Filmed entirely in the Bay Area over the past four years, the film takes viewers into Solano and San Quentin state prisons, meeting inmates trying desperately to rebuild relationships with their families. It also visits San Francisco courtrooms, state prisons, Mendocino summer camps, Tenderloin halfway houses, Oakland recording studios and churches to tell the story of children growing up with shame, parents riddled with guilt, all struggling to maintain any semblance of a relationship after a violent crime tore them apart.
Invisible Bars also shines a light on the San Rafael-based nonprofit Project Avary, which was founded by the Grateful Dead’s Rex Foundation to help nurture children growing up with incarcerated parents.
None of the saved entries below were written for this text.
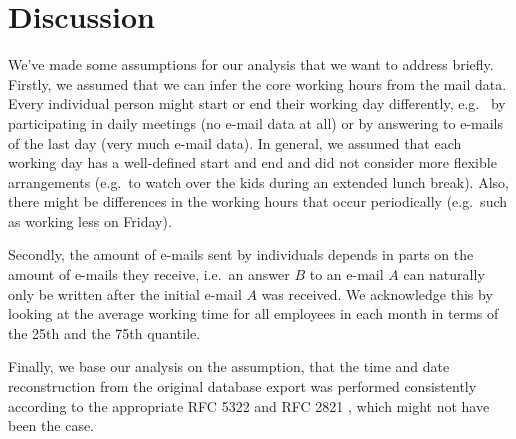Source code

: \documentclass{article}
\begin{document}
\section{Discussion}
We've made some assumptions for our analysis that we want to address briefly.
Firstly, we assumed that we can infer the core working hours from the mail data.
Every individual person might start or end their working day differently, e.g.~
by participating in daily meetings (no e-mail data at all) or by answering to
e-mails of the last day (very much e-mail data). In general, we assumed that
each working day has a well-defined start and end and did not consider more
flexible arrangements (e.g.~to watch over the kids during an extended lunch
break). Also, there might be differences in the working hours that occur
periodically (e.g.~such as working less on Friday).

Secondly, the amount of e-mails sent by individuals depends in parts on the
amount of e-mails they receive, i.e.~an answer $B$ to an e-mail $A$ can naturally
only be written after the initial e-mail $A$ was received. We acknowledge this
by looking at the average working time for all employees in each month in terms
of the 25th and the 75th quantile.

Finally, we base our analysis on the assumption, that the time and date
reconstruction from the original database export was performed consistently
according to the appropriate RFC 5322 \citep{rfc5322} and RFC 2821
\citep{rfc2821}, which might not have been the case.



\end{document}
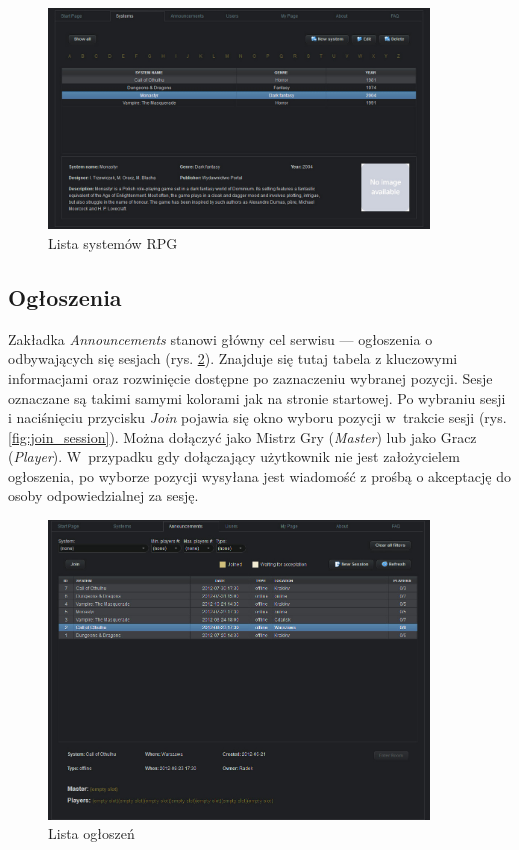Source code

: \begin{figure}[htb]	
\centering
\includegraphics[width=0.9\textwidth]{./img/interfejsy/systems}
\caption{Lista systemów RPG}
\label{fig:systems}
\end{figure}

\subsection{Ogłoszenia}
\label{sec:sessions}
Zakładka \emph{Announcements} stanowi główny cel serwisu --- ogłoszenia o odbywających się sesjach (rys. \ref{fig:sessions}).  Znajduje się tutaj tabela z kluczowymi informacjami oraz rozwinięcie dostępne po zaznaczeniu wybranej pozycji. Sesje oznaczane są takimi samymi kolorami jak na stronie startowej. Po wybraniu sesji i naciśnięciu przycisku \emph{Join} pojawia się okno wyboru pozycji w~trakcie sesji (rys. \ref{fig:join_session}). Można dołączyć jako Mistrz Gry (\emph{Master}) lub jako Gracz (\emph{Player}). W~przypadku gdy dołączający użytkownik nie jest założycielem ogłoszenia, po wyborze pozycji wysyłana jest wiadomość z prośbą o akceptację do osoby odpowiedzialnej za sesję. 

\begin{figure}[htb]	
\centering
\includegraphics[width=0.9\textwidth]{./img/interfejsy/sessions}
\caption{Lista ogłoszeń}
\label{fig:sessions}
\end{figure}

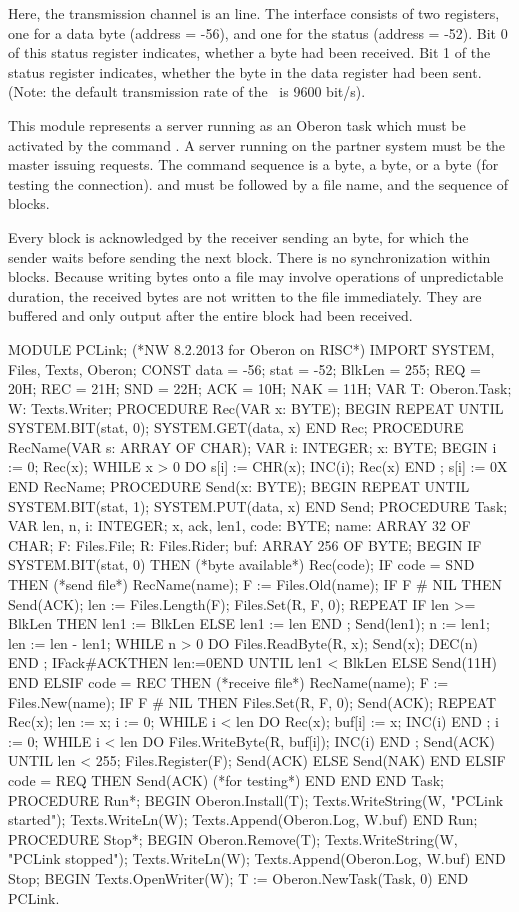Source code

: Here, the transmission channel is an  line. The interface consists of two registers, one for a data byte (address = -56), and one for the status (address = -52). Bit 0 of this status register indicates, whether a byte had been received. Bit 1 of the status register indicates, whether the byte in the data register had been sent. (Note: the default transmission rate of the \RISC\ is 9600 bit/s).

This module represents a server running as an Oberon task which must be activated by the command . A server running on the partner system must be the master issuing requests. The command sequence is a  byte, a  byte, or a  byte (for testing the connection).  and  must be followed by a file name, and the sequence of blocks.

Every block is acknowledged by the receiver sending an  byte, for which the sender waits before sending the next block. There is no synchronization within blocks. Because writing bytes onto a file may involve operations of unpredictable duration, the received bytes are not written to the file immediately. They are buffered and only output after the entire block had been received.
\begintt

MODULE PCLink; (*NW 8.2.2013 for Oberon on RISC*) IMPORT SYSTEM, Files, Texts, Oberon;
CONST data = -56; stat = -52;
BlkLen = 255;
REQ = 20H; REC = 21H; SND = 22H; ACK = 10H; NAK = 11H;
VAR T: Oberon.Task; W: Texts.Writer; PROCEDURE Rec(VAR x: BYTE); BEGIN
REPEAT UNTIL SYSTEM.BIT(stat, 0);
SYSTEM.GET(data, x) END Rec;
PROCEDURE RecName(VAR s: ARRAY OF CHAR); VAR i: INTEGER; x: BYTE;
BEGIN i := 0; Rec(x);
WHILE x > 0 DO s[i] := CHR(x); INC(i); Rec(x) END ; s[i] := 0X
END RecName;
PROCEDURE Send(x: BYTE); BEGIN
REPEAT UNTIL SYSTEM.BIT(stat, 1);
SYSTEM.PUT(data, x) END Send;
PROCEDURE Task;
VAR len, n, i: INTEGER;
x, ack, len1, code: BYTE; name: ARRAY 32 OF CHAR; F: Files.File; R: Files.Rider; buf: ARRAY 256 OF BYTE;
BEGIN
IF SYSTEM.BIT(stat, 0) THEN (*byte available*)
Rec(code);
IF code = SND THEN (*send file*)
RecName(name); F := Files.Old(name); IF F # NIL THEN
Send(ACK); len := Files.Length(F); Files.Set(R, F, 0); REPEAT
IF len >= BlkLen THEN len1 := BlkLen ELSE len1 := len END ; Send(len1); n := len1; len := len - len1;
WHILE n > 0 DO Files.ReadByte(R, x); Send(x); DEC(n) END ; IFack#ACKTHEN len:=0END
UNTIL len1 < BlkLen ELSE Send(11H)
END
ELSIF code = REC THEN (*receive file*) RecName(name); F := Files.New(name); IF F # NIL THEN
Files.Set(R, F, 0); Send(ACK); REPEAT Rec(x); len := x; i := 0;
WHILE i < len DO Rec(x); buf[i] := x; INC(i) END ;
i := 0;
WHILE i < len DO Files.WriteByte(R, buf[i]); INC(i) END ; Send(ACK)
UNTIL len < 255;
Files.Register(F); Send(ACK) ELSE Send(NAK)
END
ELSIF code = REQ THEN Send(ACK) (*for testing*)
END END
END Task;
PROCEDURE Run*;
BEGIN Oberon.Install(T); Texts.WriteString(W, "PCLink started");
Texts.WriteLn(W); Texts.Append(Oberon.Log, W.buf) END Run;
PROCEDURE Stop*;
BEGIN Oberon.Remove(T); Texts.WriteString(W, "PCLink stopped"); Texts.WriteLn(W); Texts.Append(Oberon.Log, W.buf)
END Stop;
BEGIN Texts.OpenWriter(W); T := Oberon.NewTask(Task, 0) END PCLink.
\endtt

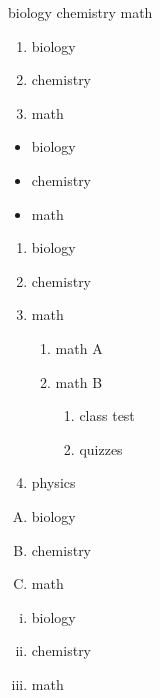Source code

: \documentclass[11pt]{article}
\begin{document}
biology
chemistry
math

\vspace{1cm}

\begin{enumerate}
\item biology
\item chemistry
\item math
\end{enumerate}

\vspace{1cm}

\begin{itemize}
\item biology
\item chemistry
\item math
\end{itemize}

\vspace{1cm}


\begin{enumerate}
\item biology
\item chemistry
\item math
	\begin{enumerate}
	\item math A
	\item math B
		\begin{enumerate}
		\item class test
		\item quizzes
		\end{enumerate}
	\end{enumerate}
\item physics	
\end{enumerate}

\vspace{1cm}

\begin{enumerate}[A.]
\item biology
\item chemistry
\item math	
\end{enumerate}

\vspace{1cm}

\begin{enumerate}[i.]
\item biology
\item chemistry
\item math	
\end{enumerate}
\end{document}

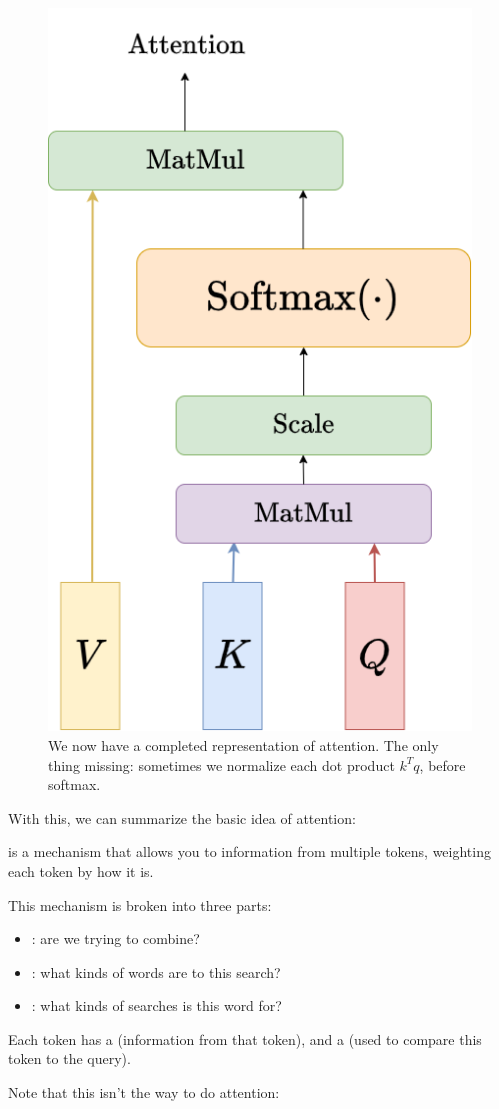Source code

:         \begin{figure}[H]
            \centering
            \includegraphics[width=0.3\linewidth]{images/transformers_images/condensed_attention.png}
            \caption*{We now have a completed representation of attention. The only thing missing: sometimes we normalize each dot product $k^T q$, before softmax.}
        \end{figure}

        With this, we can summarize the basic idea of attention:\\

        \begin{concept}
             is a mechanism that allows you to  information from multiple tokens, weighting each token by how  it is.

            This mechanism is broken into three parts:

            \begin{itemize}
                \item {}:  are we trying to combine?

                \item {}: what kinds of words are  to this search?

                \item {}: what kinds of searches is this word  for?
            \end{itemize}

            Each token has a  (information from that token), and a  (used to compare this token to the query).
        \end{concept}

        Note that this isn't the  way to do attention:\\

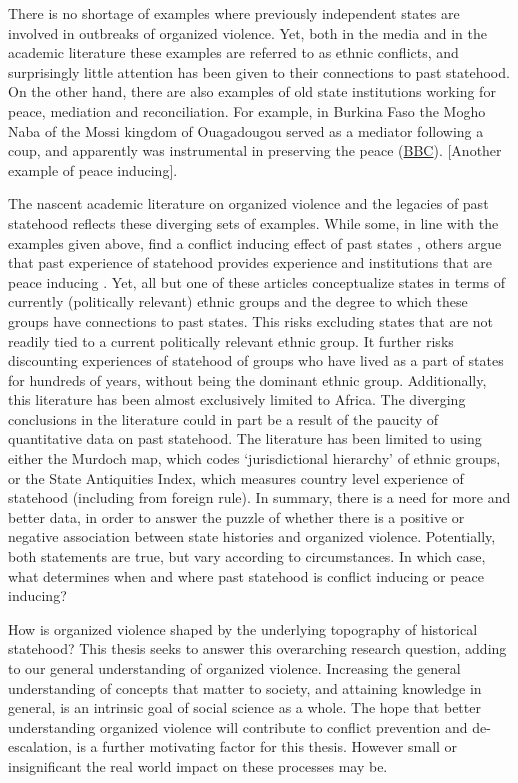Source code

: \documentclass[12pt]{article}
\begin{document}
There is no shortage of examples where previously independent states are
involved in outbreaks of organized violence. Yet, both in the media and in the
academic literature these examples are referred to as ethnic conflicts, and
surprisingly little attention has been given to their connections to past
statehood. On the other hand, there are also examples of old state institutions
working for peace, mediation and reconciliation. For example, in Burkina Faso
the Mogho Naba of the Mossi kingdom of Ouagadougou served as a mediator
following a coup, and apparently was instrumental in preserving the peace
(\href{https://www.bbc.com/news/world-africa-34340704}{BBC}). [Another example
of peace inducing]. 

The nascent academic literature on organized violence and the legacies of past
statehood reflects these diverging sets of examples. While some, in line with
the examples given above, find a conflict inducing effect of past states
\citep{Englebert2002, Paine2019}, others argue that past experience of statehood
provides experience and institutions that are peace inducing \citep{Wig2016,
Wig2018, Depetris-Chauvin2016}. Yet, all but one of these articles conceptualize
states in terms of currently (politically relevant) ethnic groups and the degree
to which these groups have connections to past states. This risks excluding
states that are not readily tied to a current politically relevant ethnic group.
It further risks discounting experiences of statehood of groups who have lived
as a part of states for hundreds of years, without being the dominant ethnic
group. Additionally, this literature has been almost exclusively limited to
Africa. The diverging conclusions in the literature could in part be a result of
the paucity of quantitative data on past statehood. The literature has been
limited to using either the Murdoch map, which codes `jurisdictional hierarchy'
of ethnic groups, or the State Antiquities Index, which measures country level
experience of statehood (including from foreign rule). In summary, there is a
need for more and better data, in order to answer the puzzle of whether there is
a positive or negative association between state histories and organized
violence. Potentially, both statements are true, but vary according to
circumstances. In which case, what determines when and where past statehood is
conflict inducing or peace inducing?


How is organized violence shaped by the underlying topography of historical
statehood? This thesis seeks to answer this overarching research question,
adding to our general understanding of organized violence. Increasing the
general understanding of concepts that matter to society, and attaining
knowledge in general, is an intrinsic goal of social science as a whole. The
hope that better understanding organized violence will contribute to conflict
prevention and de-escalation, is a further motivating factor for this thesis.
However small or insignificant the real world impact on these processes may be.
\end{document}
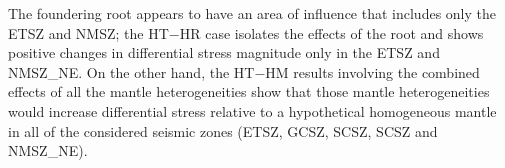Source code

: \documentclass[draft,linenumbers]{agujournal2018}
\begin{document}
    The foundering root appears to have an area of influence that includes only the ETSZ and NMSZ; the HT$-$HR case isolates the effects of the root and shows positive changes in differential stress magnitude only in the ETSZ and NMSZ\_NE. On the other hand, the HT$-$HM results involving the combined effects of all the mantle heterogeneities show that those mantle heterogeneities would increase differential stress relative to a hypothetical homogeneous mantle in all of the considered seismic zones (ETSZ, GCSZ, SCSZ, SCSZ and NMSZ\_NE). 
    
    
\end{document}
Beck chronicles some of those children, including Jessica, who grew up as a Project Avary camper and now works as a counselor for the nonprofit, making weekly visits to see her father, Fred Stillman, who’s served 23 years for second-degree murder after a bar fight in Lake County left one dead and one severely injured.
In a flashback, the film revives Grateful Dead drummer Mickey Hart’s historic recording of a gospel concert in San Quentin state prison, featuring guards and inmates singing along together. It was the inspiration for the founding of Project Avary.
The 411: Bay Area filmmaker John Beck’s Invisible Bars delves into the impact that mass incarceration has on families and American society. It premieres on KQED on March 19 at 11pm and again on March 20 at 5am and March 21 at 10am.